Friars' strategy drawing recruits
Updated: 2013-04-14 08:06
By Doreen Carvajal(The New York Times)
|
|||||||
The Dominicans promote the benefits of a communal lifestyle. Cork, seen from a window of the priory. Andrew Testa for The International Herald Tribune |
CORK, Ireland - The Reverend Gerard Dunne has worked for 12 years as a human-resources recruiter - albeit one in a habit cinched with a dangling wooden rosary - for the ancient order of the Dominican friars.
Other religious orders largely stopped wearing their traditional outfits in recent years, as they tried to attract new followers. But the friars deliberately went on wearing the medieval robes and promoting the spiritual benefits of shared prayer and a communal lifestyle - with a little help, too, from a chatty blog.
"We made a conscious decision a few years ago to wear the habit because we had no vocations and we were in a bad way," said Father Dunne, 46, who estimates that he has traveled nearly 800,000 kilometers along Ireland's country lanes and highways in search of recruits. "If we didn't present ourselves in an authentic manner, who would join us? And that meant going back to the fundamentals."
Those fundamentals - which include a signature white tunic and black capuce fashioned almost 800 years ago - have helped lead to an improbable revival of the Dominican order of preachers. Even as other orders close houses and parish priests in Ireland are vanishing at a time of clerical sexual abuse scandals, the Dominican order is growing.
The friars live in a priory, sharing prayers and meals. Unlike monks, they work in the broader community in preaching and teaching roles in churches, universities and secondary schools.

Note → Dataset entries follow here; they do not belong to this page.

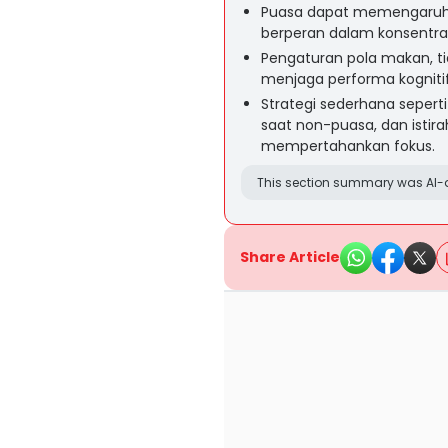
Puasa dapat memengaruhi e
berperan dalam konsentrasi
Pengaturan pola makan, t
menjaga performa kogniti
Strategi sederhana seperti
saat non-puasa, dan isti
mempertahankan fokus.
This section summary was AI-a
Share Article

In tough economic times, the stability of community may be appealing, and the resurgence for the Dominicans has coincided with Ireland's economic crisis. But Father Dunne and others said most potential candidates were already prospering in existing jobs in professional fields, and came to the order with a yearning for greater spirituality.
The revival of the order has been particularly striking in a country where diocesan parish priests have been disappearing. Just 12 men started theology studies for all of Ireland's 26 dioceses last fall - a record low.
In January a Dominican vocations retreat in Cork was oversubscribed at St. Mary's Priory and two more were added in March and April. The early events drew 20 men.
In the fall, the Dublin-based order enrolled five men, joining 20 other Dominican theology students. They will become part of a community of 175 priests in 18 priories or communal houses across Ireland.
At a recent retreat, prospective recruits gathered at the 19th-century St. Mary's Church in Cork, where the order first arrived in 1229.
The guests included a university student, a government lawyer and a schoolteacher drawn by the order's Web site, which is stocked with videos, among them one of a friar snowball fight set to the song "Eye of the Tiger."
Matthew Farrell, 38, a former bartender, said he had sampled other orders, but in the end the Dominicans won out.
"The Dominicans have a lot of enthusiasm and energy," he said, "and I liked the fact that they wore habits."